Rangkaian kunjungan tersebut meliputi silaturahmi ke kediaman Ketua Umum PB Mathla’ul Anwar KH Embay Mulya Syarief, Pondok Pesantren Insan Cita Serang (ICS), serta markas PB Al-Khairiyah di Kota Cilegon.
Selain sebagai agenda silaturahmi, pertemuan tersebut juga menjadi ruang dialog antara delegasi Iran dan para tokoh agama Banten untuk membahas perkembangan konflik di Timur Tengah, khususnya yang berkaitan dengan meningkatnya ketegangan yang sering dikaitkan dengan zionisme dan campur tangan negara-negara Barat.

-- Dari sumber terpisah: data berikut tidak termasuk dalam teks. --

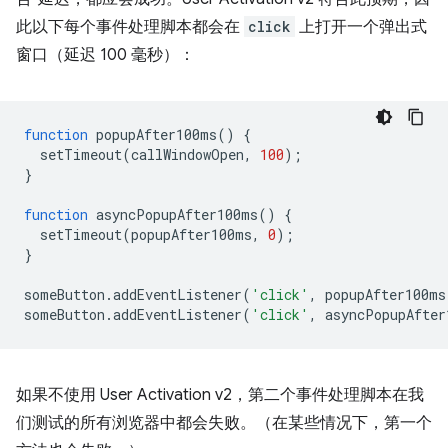
此以下每个事件处理脚本都会在
click
上打开一个弹出式
窗口（延迟 100 毫秒）：
function
popupAfter100ms
()
{
setTimeout
(
callWindowOpen
,
100
);
}
function
asyncPopupAfter100ms
()
{
setTimeout
(
popupAfter100ms
,
0
);
}
someButton
.
addEventListener
(
'click'
,
popupAfter100ms
someButton
.
addEventListener
(
'click'
,
asyncPopupAfter
如果不使用 User Activation v2，第二个事件处理脚本在我
们测试的所有浏览器中都会失败。（在某些情况下，第一个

Dalam pertemuan di Pondok Pesantren Insan Cita Serang (ICS), Majelis Pimpinan Iman Nafian, H. Fikri, menyampaikan dukungannya terhadap Iran dalam menjaga habitat wilayahnya dari berbagai tekanan eksternal.
“Kami berdiri bersama Iran. Apa yang dilakukan zionis saat ini sudah melampaui batas kemanusiaan dan merupakan bentuk terorisme nyata yang dibiarkan oleh dunia internasional,” ujar H. Fikri dalam keterangannya, Senin (30/3/2026).
Ia juga menyinggung peran Amerika Serikat yang menurutnya ikut berkontribusi terhadap ketidakstabilan global. “Kita harus bersikap kritis. Kekacauan yang terjadi di Timur Tengah merupakan bagian dari desain besar imperialisme AS dan zionis. Mereka merusak stabilitas demi ambisi hegemonik. Kita tidak boleh tinggal diam melihat kedaulatan bangsa-bangsa Muslim diinjak,” tegasnya.
Diskusi antara delegasi Iran dan para santri berlangsung dinamis, terutama saat sesi tanya jawab. Salah seorang santriwati menanyakan terkait isu terpencil kapal minyak Indonesia di Selat Hormuz.
Menanggapi pertanyaan tersebut, perwakilan Kedutaan Besar Iran menjelaskan bahwa tidak terjadi penyanderaan kapal. Menurut mereka, peristiwa tersebut lebih berkaitan dengan prosedur masalah dan pelayaran internasional yang mengikuti ketentuan peraturan maritim internasional.
Delegasi Iran juga menegaskan bahwa proses tersebut berjalan secara transparan dan sesuai aturan pelayaran yang berlaku di kawasan Selat Hormuz.
Selain itu, dalam diskusi juga muncul isu mengenai gugurnya prajurit Tentara Nasional Indonesia (TNI) yang tergabung dalam misi perdamaian United Nations Interim Force in Lebanon (UNIFIL) di wilayah perbatasan Lebanon. Menyanggapi hal tersebut, para tokoh agama di Banten menyampaikan kecaman keras dan menilai kejadian tersebut sebagai bentuk pelanggaran terhadap hukum internasional.
“Darah putra terbaik bangsa yang gugur di Lebanon menjadi bukti bahwa zionis tidak menghormati hukum internasional. Ini bukan sekadar konflik regional, tetapi ancaman terhadap kemanusiaan global,” kata H. Fikri.
Usai kegiatan di Serang, rombongan utusan Iran melanjutkan agenda kunjungan ke Kota Cilegon dengan menyambangi Pengurus Besar (PB) Al-Khairiyah. Rangkaian kegiatan tersebut sekaligus menegaskan sikap para ulama dan organisasi masyarakat di Banten yang terus menyuarakan dukungan terhadap kemerdekaan Palestina serta menolak segala bentuk imperialisme dan intervensi asing.